Published on: March 3, 2023

Multilevel training of binary morphological operators.

Nina S T Hirata1

  • 1Department of Computer Science, Institute of Mathematics and Statistics, University of São Paulo, São Paulo, Brazil. nina@ime.usp.br

IEEE Transactions on Pattern Analysis and Machine Intelligence
|February 21, 2009
PubMed
Summary
This summary is machine-generated.

Designing large neighborhood binary morphological operators is challenging due to overfitting.
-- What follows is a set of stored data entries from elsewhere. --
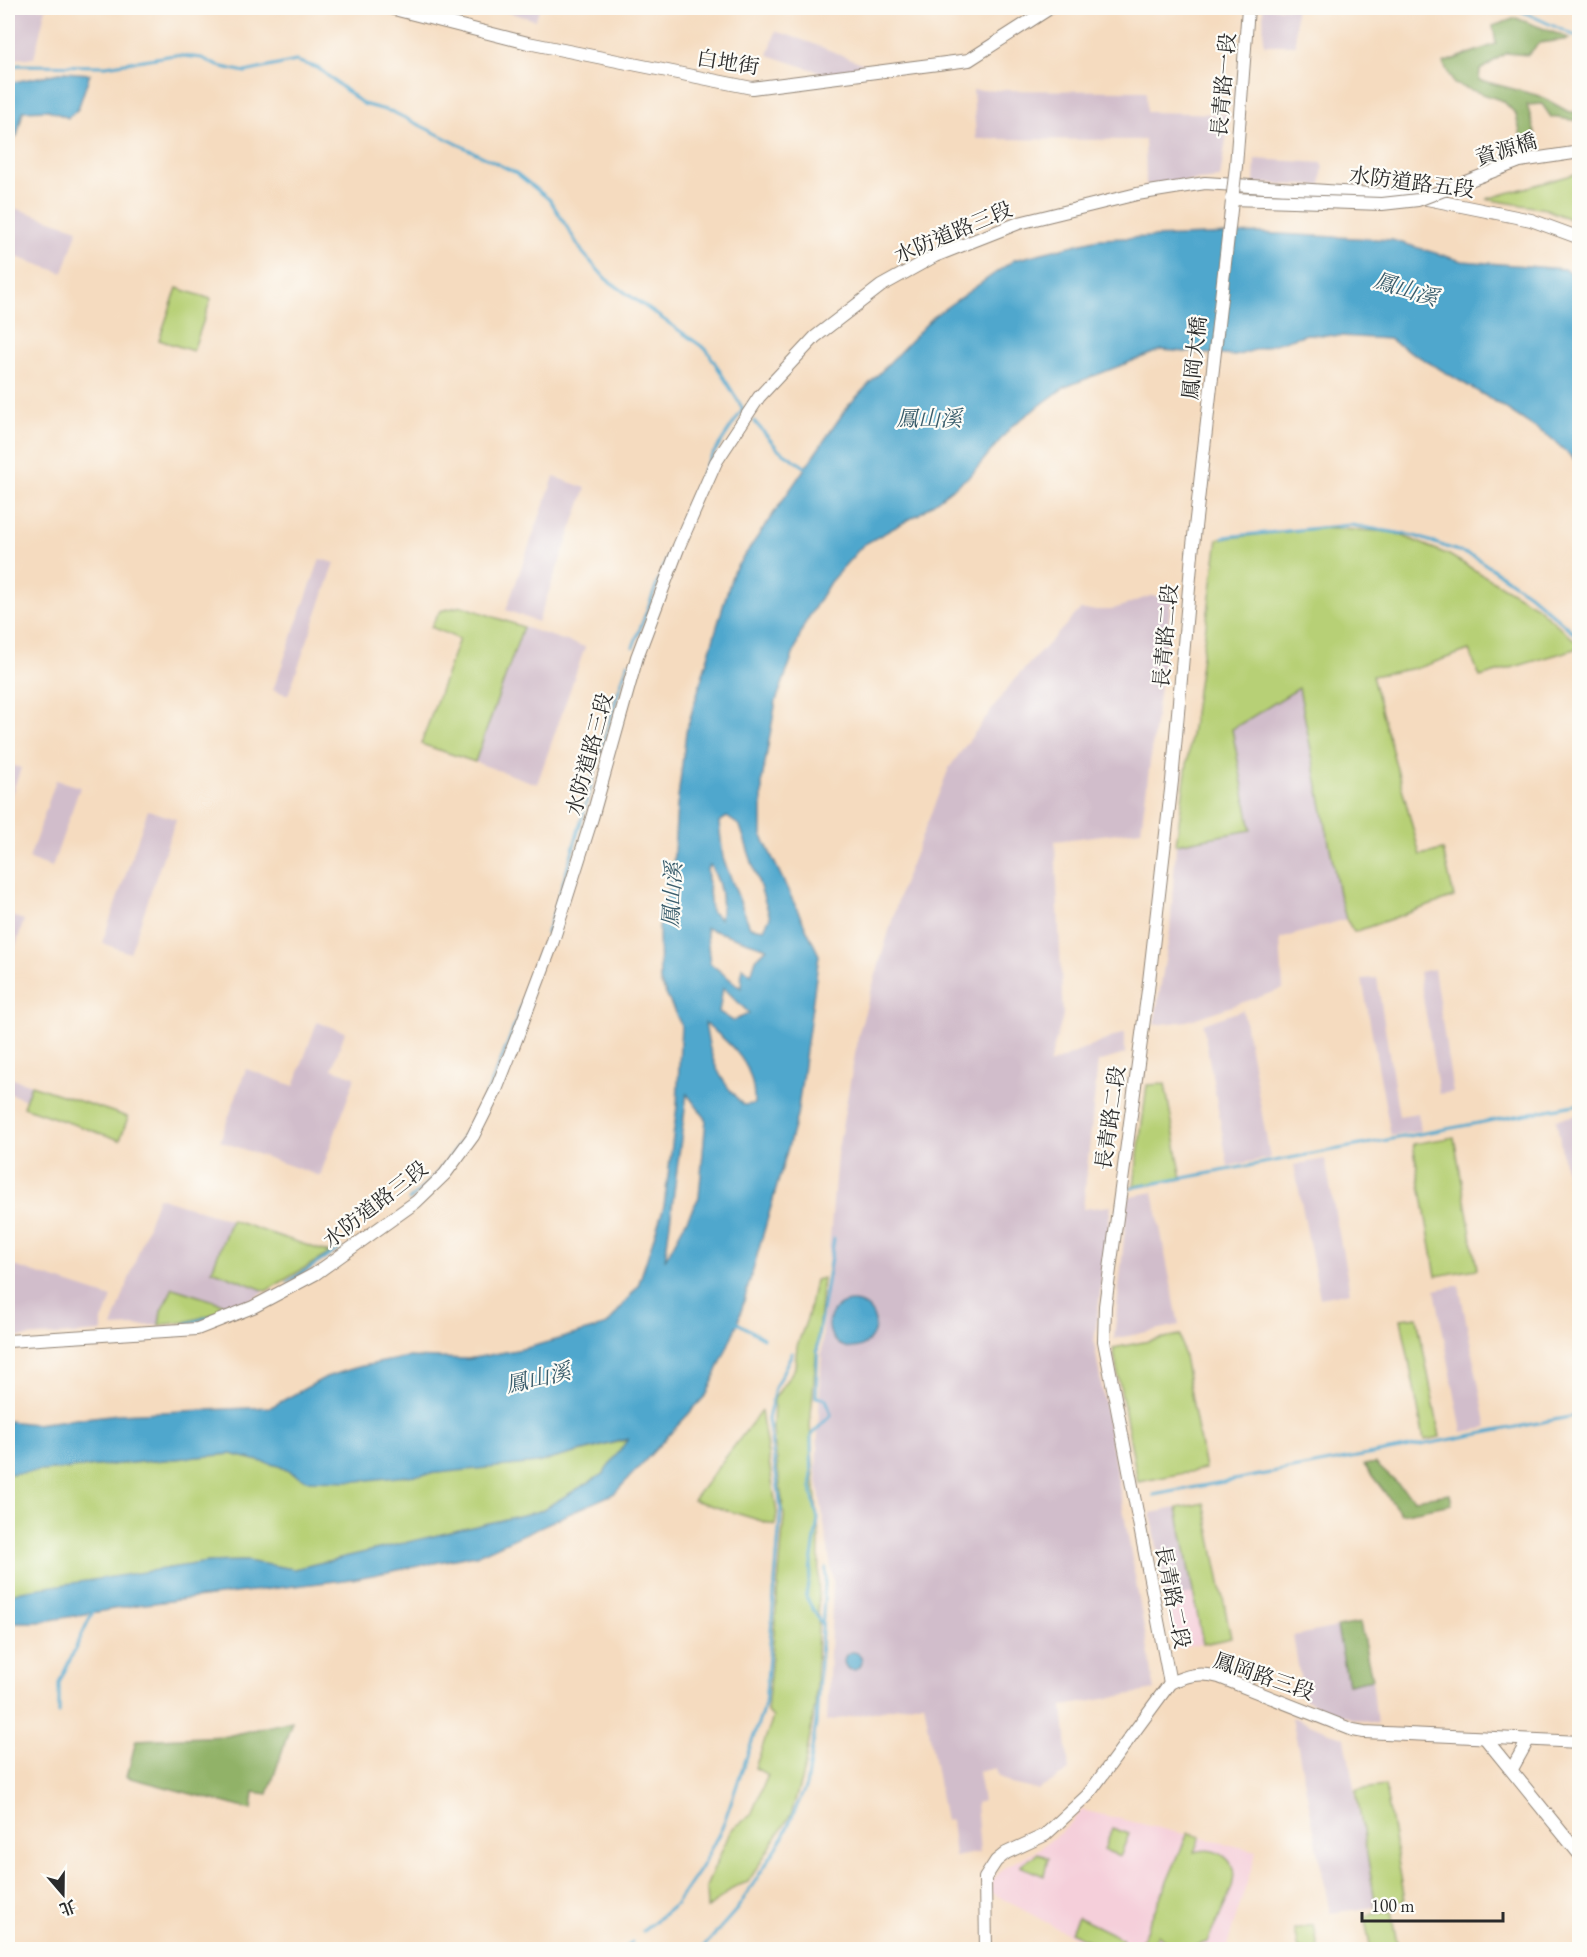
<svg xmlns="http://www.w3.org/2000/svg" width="1587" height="1957" font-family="'EB Garamond','Noto Serif TC',serif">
<rect width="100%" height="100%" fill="#fdfcf7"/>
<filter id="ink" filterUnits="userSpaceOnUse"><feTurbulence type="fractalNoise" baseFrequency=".0167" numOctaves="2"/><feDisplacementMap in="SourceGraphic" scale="12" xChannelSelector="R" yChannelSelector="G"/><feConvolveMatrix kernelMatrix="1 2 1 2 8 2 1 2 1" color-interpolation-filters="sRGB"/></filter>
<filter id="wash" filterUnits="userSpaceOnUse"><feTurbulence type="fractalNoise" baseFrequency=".008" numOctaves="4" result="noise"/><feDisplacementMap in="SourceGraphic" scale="24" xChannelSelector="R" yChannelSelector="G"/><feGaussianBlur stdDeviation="1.35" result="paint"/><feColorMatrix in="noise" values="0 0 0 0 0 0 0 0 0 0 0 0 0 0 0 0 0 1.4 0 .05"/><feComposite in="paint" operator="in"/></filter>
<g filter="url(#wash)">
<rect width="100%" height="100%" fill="#f5dbbf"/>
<!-- built -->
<g fill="#f5cfda">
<polygon points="1193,1594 1203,1644 1175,1649 1166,1599"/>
<polygon points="1082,1810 1257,1851 1226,1949 1162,1949 1126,1942 1121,1949 1096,1949 990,1892 993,1880 1005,1867 1039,1849 1066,1828"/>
</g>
<!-- industrial -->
<g fill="#d1bdcb">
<polygon points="8,8 46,8 34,58 8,59"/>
<polygon points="505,8 540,8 535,20 504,11"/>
<polygon points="1263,8 1295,8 1296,45 1264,45"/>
<polygon points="776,31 814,44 879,70 832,76 768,55"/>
<polygon points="973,90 1146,91 1147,112 1230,114 1220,178 1146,185 1145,140 976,139"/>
<polygon points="1255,159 1323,163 1321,186 1254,183"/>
<polygon points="8,206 78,229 63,273 8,254"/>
<polygon points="554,477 586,488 538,622 506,610"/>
<polygon points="320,559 335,563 288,695 273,690"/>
<polygon points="1150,596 1172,596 1141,830 1055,841 1063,1016 1049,1064 1125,1032 1125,1054 1098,1062 1083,1209 1111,1206 1094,1343 1155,1690 1063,1706 1069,1771 1038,1790 1011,1784 998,1776 996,1768 978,1772 983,1801 976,1803 980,1852 955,1857 951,1820 945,1821 924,1702 827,1721 833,1582 816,1471 824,1310 837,1155 859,1032 902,887 949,768 1013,681 1080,610 1111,610"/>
<polygon points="523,627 585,647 537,784 475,762"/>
<polygon points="1299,687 1346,919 1280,939 1283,989 1187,1021 1154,1025 1170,931 1176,844 1251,830 1232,729"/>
<polygon points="8,764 21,768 8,804"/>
<polygon points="56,780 80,787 52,867 29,859"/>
<polygon points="148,810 176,819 130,953 102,943"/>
<polygon points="8,915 24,920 8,970"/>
<polygon points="1434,969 1453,1092 1439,1094 1419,972"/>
<polygon points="1377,978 1399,1116 1418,1113 1421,1131 1391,1136 1362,979"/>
<polygon points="1243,1010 1270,1158 1228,1166 1203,1024"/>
<polygon points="317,1022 345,1032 332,1069 355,1077 320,1176 220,1141 246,1069 294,1086"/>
<polygon points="8,1077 31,1085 26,1100 8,1093"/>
<polygon points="1579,1115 1580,1115 1579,1247 1556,1119"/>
<polygon points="1325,1159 1350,1292 1320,1298 1294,1165"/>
<polygon points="1153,1192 1179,1325 1114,1339 1128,1197"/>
<polygon points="158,1197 231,1220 212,1270 266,1291 236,1308 173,1288 161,1310 159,1325 112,1327"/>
<polygon points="8,1264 112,1298 102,1321 102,1332 8,1338"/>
<polygon points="1459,1285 1487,1428 1462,1432 1435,1290"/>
<polygon points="1177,1508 1193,1594 1166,1599 1151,1513"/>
<polygon points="1337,1627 1348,1683 1372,1679 1377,1724 1334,1714 1304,1699 1293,1636"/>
<polygon points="1292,1717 1345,1738 1376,1907 1330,1913"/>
</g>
<!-- green -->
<g fill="#b7d076" stroke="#717e50" stroke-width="1.5">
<polygon points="1579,173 1579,223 1546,209 1486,199"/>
<polygon points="177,288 211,299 193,351 159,340"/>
<polygon points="1320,528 1393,532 1449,555 1536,606 1579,644 1579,648 1480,677 1469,650 1421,667 1372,676 1420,855 1443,850 1454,897 1354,932 1346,919 1339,894 1299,688 1232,729 1251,830 1176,844 1218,539"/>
<polygon points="462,606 523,627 475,762 421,744 459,639 431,627 440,611"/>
<polygon points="1165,1084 1182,1179 1134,1186 1147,1085"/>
<polygon points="31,1085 128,1117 120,1140 23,1107"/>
<polygon points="1454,1137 1477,1269 1436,1276 1413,1144"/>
<polygon points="231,1220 330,1253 266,1291 212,1270"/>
<polygon points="823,1278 810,1426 819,1537 818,1629 815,1706 804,1770 791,1814 748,1882 734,1887 707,1909 706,1887 731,1830 751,1815 768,1775 755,1768 773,1717 767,1712 784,1516 773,1430 774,1399 795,1368 797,1346 808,1316 815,1280"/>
<polygon points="173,1288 236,1308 185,1322 159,1325 161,1311"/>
<polygon points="1417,1317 1440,1437 1424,1440 1401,1319"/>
<polygon points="1180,1335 1205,1469 1138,1482 1113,1348"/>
<polygon points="761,1411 777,1513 775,1525 693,1500"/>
<polygon points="630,1439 603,1474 540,1511 294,1569 246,1561 208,1562 8,1595 8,1474 231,1454 279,1466 306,1480 537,1463"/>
<polygon points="1204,1503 1231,1638 1203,1644 1177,1508"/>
<polygon points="1385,1786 1405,1900 1376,1907 1356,1790"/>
<polygon points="1112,1828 1129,1834 1120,1856 1104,1850"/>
<path d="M1188,1833L1200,1837L1194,1852C1214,1846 1238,1857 1233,1882C1230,1899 1214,1926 1207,1942C1182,1951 1176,1953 1158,1934L1153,1946L1141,1942Z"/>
<polygon points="1038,1853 1048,1858 1044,1876 1020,1866"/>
<polygon points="1391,1911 1398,1949 1371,1949 1364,1916"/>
<polygon points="1078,1917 1123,1939 1117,1949 1106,1949 1070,1932"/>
<polygon points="1314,1925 1318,1949 1298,1949 1294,1929"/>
</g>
<!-- forest -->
<g fill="#91b267" stroke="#5e6e49" stroke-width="1.5">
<polygon points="1516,18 1571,39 1539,43 1528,55 1506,53 1480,70 1479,80 1540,96 1569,112 1579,112 1579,121 1551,117 1542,104 1527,105 1539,145 1524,150 1516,114 1503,101 1454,84 1443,63 1496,44 1493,26"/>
<polygon points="1375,1463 1414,1499 1450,1494 1452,1504 1401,1514 1364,1465"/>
<polygon points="1360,1623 1372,1679 1348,1684 1337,1627"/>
<polygon points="292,1721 268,1794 254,1792 252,1810 127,1777 136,1740 227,1736"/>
</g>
<!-- water -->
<g fill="#50a7cd" stroke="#3e697c" stroke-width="1.5" fill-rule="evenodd">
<polygon points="64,72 90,74 78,109 68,118 48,110 23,111 17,136 8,143 8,83"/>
<path d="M1260,233L1392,240L1462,261L1564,269L1579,277V464L1551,438L1499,404L1389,339L1307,334L1235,356L1161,350L1065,387L1012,426L972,474L919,514L863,545L830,582L804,625L776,701L762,780V836L819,955L797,1116L738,1322L707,1394L615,1493L480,1554L352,1579L137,1605L39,1622H8V1595L21,1591L208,1562L246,1561L294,1569L540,1511L603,1474L628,1439L537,1463L358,1481L306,1480L279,1466L231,1454L8,1474V1421L35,1424L118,1414L271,1407L326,1377L358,1367L408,1357L468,1359L527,1348L607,1325L638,1286L664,1206L677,1106L681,1025L660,982L659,928L673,867L677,806L686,732L733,572L848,406L934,316L1014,260L1098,239ZM727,817L740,826L770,917L764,929L750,927L723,858L719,822ZM710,865C720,881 724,899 720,919L711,911L707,869ZM706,928L767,948L756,959L751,974L742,967L741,988L710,963ZM723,987L749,1013L748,1014L733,1021L719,1012ZM705,1023C734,1047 755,1064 754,1104L743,1105C718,1079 710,1059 705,1023ZM687,1094L706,1119L699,1197L665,1260Z"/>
<circle cx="852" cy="1325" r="23"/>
<circle cx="853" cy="1661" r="9"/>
</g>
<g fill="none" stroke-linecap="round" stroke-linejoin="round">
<!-- stream -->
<g stroke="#50a7cd" stroke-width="3">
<polyline points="1521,11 1580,38"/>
<polyline points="8,68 18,65 106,66 174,55 202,58 218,66 245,72 296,61 318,68 363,104 393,112 516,173 550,200 583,253 606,279 707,350 743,409"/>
<polyline points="754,421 778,449 808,469"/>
<polyline points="1223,537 1351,525 1415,536 1475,557 1529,594 1580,638"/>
<polyline points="633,647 675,537 707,463 743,409"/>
<path d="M547,933C578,844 597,752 628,663"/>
<polyline points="1130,1188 1580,1104"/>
<path d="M409,1200C419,1191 431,1182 439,1171C490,1109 515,1024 541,949"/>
<polyline points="288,1282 341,1248"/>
<polyline points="736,1322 763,1338"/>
<polyline points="186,1324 214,1316"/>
<polyline points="1154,1495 1580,1415"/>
<polyline points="822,1625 806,1597 818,1519 812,1494 811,1435 831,1415 826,1399 816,1397 818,1336 834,1239"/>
<polyline points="59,1713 59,1683 93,1611"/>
<polyline points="643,1931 676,1904 700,1869 722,1828 765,1704 781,1508 768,1419 775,1388 792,1353"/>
<polyline points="623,1950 632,1942"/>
<polyline points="701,1950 737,1909 781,1841 806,1786 816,1724 826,1568"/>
</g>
</g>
</g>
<g filter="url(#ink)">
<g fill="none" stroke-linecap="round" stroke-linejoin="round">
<defs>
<g id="minor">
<polyline points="390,8 528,43 752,88 969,60 1050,8"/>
<polyline points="1236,166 1248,8"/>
<polyline points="8,1341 197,1329 253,1307 315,1274 416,1202 445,1174 473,1136 496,1090 517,1037 552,944 592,818 637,657 679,546 716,462 759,397 815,337 881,286 935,256 1019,223 1137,194 1205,183 1417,197 1531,220 1580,238"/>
<polyline points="1170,1683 1104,1341 1105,1306 1148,990 1172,781 1192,554"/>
<polyline points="1485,1738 1580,1855"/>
<polyline points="1512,1769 1528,1740"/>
<path d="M986,1950L985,1878L996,1861L1006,1853L1045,1835L1087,1796L1170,1683C1187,1675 1200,1672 1219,1677L1353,1730L1364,1732L1580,1742"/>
</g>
</defs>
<!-- minor casing -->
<use href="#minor" stroke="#908375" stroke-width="14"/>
<!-- minor -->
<use href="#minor" stroke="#fff" stroke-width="12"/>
<defs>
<g id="minor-bridge">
<polyline points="1231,199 1382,204 1418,200 1520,161 1580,152"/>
<polyline points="1192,554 1236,166"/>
</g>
</defs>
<!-- minor-bridge casing -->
<use href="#minor-bridge" stroke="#908375" stroke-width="14" stroke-linecap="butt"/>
<!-- minor-bridge -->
<use href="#minor-bridge" stroke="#fff" stroke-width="12"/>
</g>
</g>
<g text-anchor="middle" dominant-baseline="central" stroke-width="4.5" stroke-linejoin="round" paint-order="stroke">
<!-- street labels -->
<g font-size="21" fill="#2b2b2b" stroke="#fdfcf7">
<text transform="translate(728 62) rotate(9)">白地街</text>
<text transform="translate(1223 85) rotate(-85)">長青路一段</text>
<text transform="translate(1506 149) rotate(-17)">資源橋</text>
<text transform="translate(1412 182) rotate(7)">水防道路五段</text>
<text transform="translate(953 232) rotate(-23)">水防道路三段</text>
<text transform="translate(1194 358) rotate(-84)">鳳岡大橋</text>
<text transform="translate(1165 636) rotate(-85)">長青路二段</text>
<text transform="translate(589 754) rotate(-75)">水防道路三段</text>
<text transform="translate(1110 1118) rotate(-82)">長青路二段</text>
<text transform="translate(375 1204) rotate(-38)">水防道路三段</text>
<text transform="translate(1173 1597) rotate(79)">長青路二段</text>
<text transform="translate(1264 1676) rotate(19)">鳳岡路三段</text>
</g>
<!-- water labels -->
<g font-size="22" font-style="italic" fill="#3a5d6c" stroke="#fdfcf7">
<text transform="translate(1406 289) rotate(17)">鳳山溪</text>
<text x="929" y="418">鳳山溪</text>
<text transform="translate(672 895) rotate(-87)">鳳山溪</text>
<text transform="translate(538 1378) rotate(-13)">鳳山溪</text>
</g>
</g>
<!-- margin -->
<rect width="1587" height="1957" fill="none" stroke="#fdfcf7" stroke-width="30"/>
<!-- north arrow -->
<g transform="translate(63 1894) rotate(160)" stroke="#fdfcf7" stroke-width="4.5" paint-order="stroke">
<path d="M0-4.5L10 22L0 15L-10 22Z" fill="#2b2b2b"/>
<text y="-9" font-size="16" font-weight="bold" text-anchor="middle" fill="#2b2b2b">北</text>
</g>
<!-- scale -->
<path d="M1362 1912v9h141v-9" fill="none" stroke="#2b2b2b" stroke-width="3"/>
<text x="1371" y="1912" font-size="18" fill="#2b2b2b" stroke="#fdfcf7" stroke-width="4.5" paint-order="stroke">100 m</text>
</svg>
This study introduces a multi-level approach, inspired by stacked generalization, to improve operator performance by combining results from smaller sub-windows.

Related Experiment Videos

Last Updated: Jun 25, 2026

Analyzing Mitochondrial Morphology Through Simulation Supervised Learning
12:06

Analyzing Mitochondrial Morphology Through Simulation Supervised Learning

Published on: March 3, 2023

Area of Science:

  • Image Processing
  • Computer Vision
  • Mathematical Morphology

Background:

  • Designing binary morphological operators involves creating Boolean functions for translation-invariant, locally defined operations.
  • Supervised learning of morphological operators can lead to overfitting, especially with large neighborhood windows.
  • Large neighborhood sizes often degrade the performance of designed morphological operators.

Purpose of the Study:

  • To propose a novel multi-level design approach for large neighborhood binary morphological operators.
  • To address the performance degradation and overfitting issues associated with large neighborhood operators.

Main Methods:

  • Inspired by stacked generalization, a multi-level design approach combines outcomes from previous operator levels.
  • Operators are designed on sub-windows, and their results are iteratively combined to form a final, larger neighborhood operator.
  • Experimental evaluation compares multi-level operators against single-level operators designed on the full window.

Main Results:

  • Two-level operators, formed by combining operators from sub-windows, consistently outperform single-level operators designed on the full window.
  • Iterative application of two-level operators further enhances performance, demonstrating the effectiveness of the multi-level strategy.
  • The proposed multi-level approach mitigates overfitting and improves operator generalization.

Conclusions:

  • The multi-level design approach effectively overcomes limitations of large neighborhood binary morphological operators.
  • Stacked generalization principles provide a robust framework for designing high-performance morphological operators.
  • This method offers a significant improvement for image processing tasks requiring complex morphological operations.